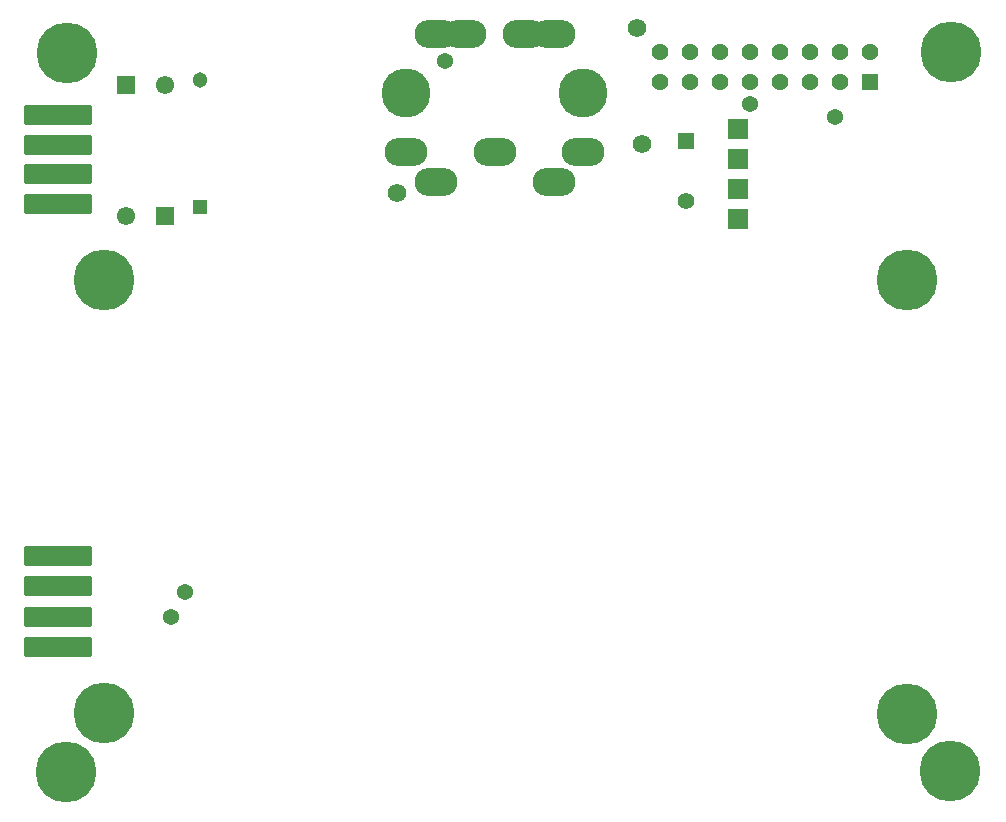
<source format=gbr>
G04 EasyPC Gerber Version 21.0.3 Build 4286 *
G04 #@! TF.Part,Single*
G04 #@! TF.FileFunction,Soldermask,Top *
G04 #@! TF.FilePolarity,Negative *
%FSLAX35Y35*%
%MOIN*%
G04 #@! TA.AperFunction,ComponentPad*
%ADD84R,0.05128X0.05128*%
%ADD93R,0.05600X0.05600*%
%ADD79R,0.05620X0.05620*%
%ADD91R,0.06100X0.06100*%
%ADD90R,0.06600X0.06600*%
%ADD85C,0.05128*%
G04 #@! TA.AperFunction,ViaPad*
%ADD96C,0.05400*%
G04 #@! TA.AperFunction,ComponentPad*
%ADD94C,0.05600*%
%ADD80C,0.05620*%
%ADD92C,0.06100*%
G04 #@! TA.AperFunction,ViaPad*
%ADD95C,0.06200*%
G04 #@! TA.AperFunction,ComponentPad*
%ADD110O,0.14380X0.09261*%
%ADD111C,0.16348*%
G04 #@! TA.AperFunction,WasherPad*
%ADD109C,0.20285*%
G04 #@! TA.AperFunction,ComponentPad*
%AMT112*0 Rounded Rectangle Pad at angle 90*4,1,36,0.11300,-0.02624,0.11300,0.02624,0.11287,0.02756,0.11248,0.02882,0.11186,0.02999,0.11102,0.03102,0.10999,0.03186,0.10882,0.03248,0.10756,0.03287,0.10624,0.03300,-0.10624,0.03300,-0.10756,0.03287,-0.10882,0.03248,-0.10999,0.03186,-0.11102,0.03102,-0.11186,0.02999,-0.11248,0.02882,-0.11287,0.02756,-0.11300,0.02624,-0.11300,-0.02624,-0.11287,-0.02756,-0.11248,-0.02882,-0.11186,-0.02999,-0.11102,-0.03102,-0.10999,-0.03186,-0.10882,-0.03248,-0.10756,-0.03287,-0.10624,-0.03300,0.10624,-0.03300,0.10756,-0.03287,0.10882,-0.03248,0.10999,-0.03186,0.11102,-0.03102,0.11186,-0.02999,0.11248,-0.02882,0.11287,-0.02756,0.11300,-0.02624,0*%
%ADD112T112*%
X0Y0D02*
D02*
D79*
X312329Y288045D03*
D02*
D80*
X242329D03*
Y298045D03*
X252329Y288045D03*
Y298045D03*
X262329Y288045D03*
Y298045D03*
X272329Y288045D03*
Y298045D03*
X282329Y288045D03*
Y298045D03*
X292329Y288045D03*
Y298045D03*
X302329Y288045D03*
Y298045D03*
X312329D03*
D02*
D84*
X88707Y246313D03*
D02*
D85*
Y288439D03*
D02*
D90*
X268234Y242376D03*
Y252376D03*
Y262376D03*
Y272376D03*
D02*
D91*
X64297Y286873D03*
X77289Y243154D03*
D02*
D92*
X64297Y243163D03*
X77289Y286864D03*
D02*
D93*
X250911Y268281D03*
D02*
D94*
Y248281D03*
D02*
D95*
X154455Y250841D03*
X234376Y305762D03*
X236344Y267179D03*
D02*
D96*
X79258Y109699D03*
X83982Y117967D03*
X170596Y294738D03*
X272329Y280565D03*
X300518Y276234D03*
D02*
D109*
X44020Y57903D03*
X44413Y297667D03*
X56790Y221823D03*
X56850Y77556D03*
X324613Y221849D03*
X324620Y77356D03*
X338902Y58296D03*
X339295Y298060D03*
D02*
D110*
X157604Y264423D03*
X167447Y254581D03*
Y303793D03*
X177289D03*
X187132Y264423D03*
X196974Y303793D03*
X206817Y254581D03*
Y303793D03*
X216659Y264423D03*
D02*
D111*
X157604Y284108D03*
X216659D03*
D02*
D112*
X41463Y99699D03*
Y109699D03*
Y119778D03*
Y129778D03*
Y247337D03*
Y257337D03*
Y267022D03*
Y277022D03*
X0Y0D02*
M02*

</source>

···

* TRY IT *
Reproduce the data word for word, excluding its pictures.

* THE COMPLETED TASK *
<source format=gbr>
G04 EasyPC Gerber Version 21.0.3 Build 4286 *
G04 #@! TF.Part,Single*
G04 #@! TF.FileFunction,Soldermask,Top *
G04 #@! TF.FilePolarity,Negative *
%FSLAX35Y35*%
%MOIN*%
G04 #@! TA.AperFunction,ComponentPad*
%ADD84R,0.05128X0.05128*%
%ADD93R,0.05600X0.05600*%
%ADD79R,0.05620X0.05620*%
%ADD91R,0.06100X0.06100*%
%ADD90R,0.06600X0.06600*%
%ADD85C,0.05128*%
G04 #@! TA.AperFunction,ViaPad*
%ADD96C,0.05400*%
G04 #@! TA.AperFunction,ComponentPad*
%ADD94C,0.05600*%
%ADD80C,0.05620*%
%ADD92C,0.06100*%
G04 #@! TA.AperFunction,ViaPad*
%ADD95C,0.06200*%
G04 #@! TA.AperFunction,ComponentPad*
%ADD110O,0.14380X0.09261*%
%ADD111C,0.16348*%
G04 #@! TA.AperFunction,WasherPad*
%ADD109C,0.20285*%
G04 #@! TA.AperFunction,ComponentPad*
%AMT112*0 Rounded Rectangle Pad at angle 90*4,1,36,0.11300,-0.02624,0.11300,0.02624,0.11287,0.02756,0.11248,0.02882,0.11186,0.02999,0.11102,0.03102,0.10999,0.03186,0.10882,0.03248,0.10756,0.03287,0.10624,0.03300,-0.10624,0.03300,-0.10756,0.03287,-0.10882,0.03248,-0.10999,0.03186,-0.11102,0.03102,-0.11186,0.02999,-0.11248,0.02882,-0.11287,0.02756,-0.11300,0.02624,-0.11300,-0.02624,-0.11287,-0.02756,-0.11248,-0.02882,-0.11186,-0.02999,-0.11102,-0.03102,-0.10999,-0.03186,-0.10882,-0.03248,-0.10756,-0.03287,-0.10624,-0.03300,0.10624,-0.03300,0.10756,-0.03287,0.10882,-0.03248,0.10999,-0.03186,0.11102,-0.03102,0.11186,-0.02999,0.11248,-0.02882,0.11287,-0.02756,0.11300,-0.02624,0*%
%ADD112T112*%
X0Y0D02*
D02*
D79*
X312329Y288045D03*
D02*
D80*
X242329D03*
Y298045D03*
X252329Y288045D03*
Y298045D03*
X262329Y288045D03*
Y298045D03*
X272329Y288045D03*
Y298045D03*
X282329Y288045D03*
Y298045D03*
X292329Y288045D03*
Y298045D03*
X302329Y288045D03*
Y298045D03*
X312329D03*
D02*
D84*
X88707Y246313D03*
D02*
D85*
Y288439D03*
D02*
D90*
X268234Y242376D03*
Y252376D03*
Y262376D03*
Y272376D03*
D02*
D91*
X64297Y286873D03*
X77289Y243154D03*
D02*
D92*
X64297Y243163D03*
X77289Y286864D03*
D02*
D93*
X250911Y268281D03*
D02*
D94*
Y248281D03*
D02*
D95*
X154455Y250841D03*
X234376Y305762D03*
X236344Y267179D03*
D02*
D96*
X79258Y109699D03*
X83982Y117967D03*
X170596Y294738D03*
X272329Y280565D03*
X300518Y276234D03*
D02*
D109*
X44020Y57903D03*
X44413Y297667D03*
X56790Y221823D03*
X56850Y77556D03*
X324613Y221849D03*
X324620Y77356D03*
X338902Y58296D03*
X339295Y298060D03*
D02*
D110*
X157604Y264423D03*
X167447Y254581D03*
Y303793D03*
X177289D03*
X187132Y264423D03*
X196974Y303793D03*
X206817Y254581D03*
Y303793D03*
X216659Y264423D03*
D02*
D111*
X157604Y284108D03*
X216659D03*
D02*
D112*
X41463Y99699D03*
Y109699D03*
Y119778D03*
Y129778D03*
Y247337D03*
Y257337D03*
Y267022D03*
Y277022D03*
X0Y0D02*
M02*

</source>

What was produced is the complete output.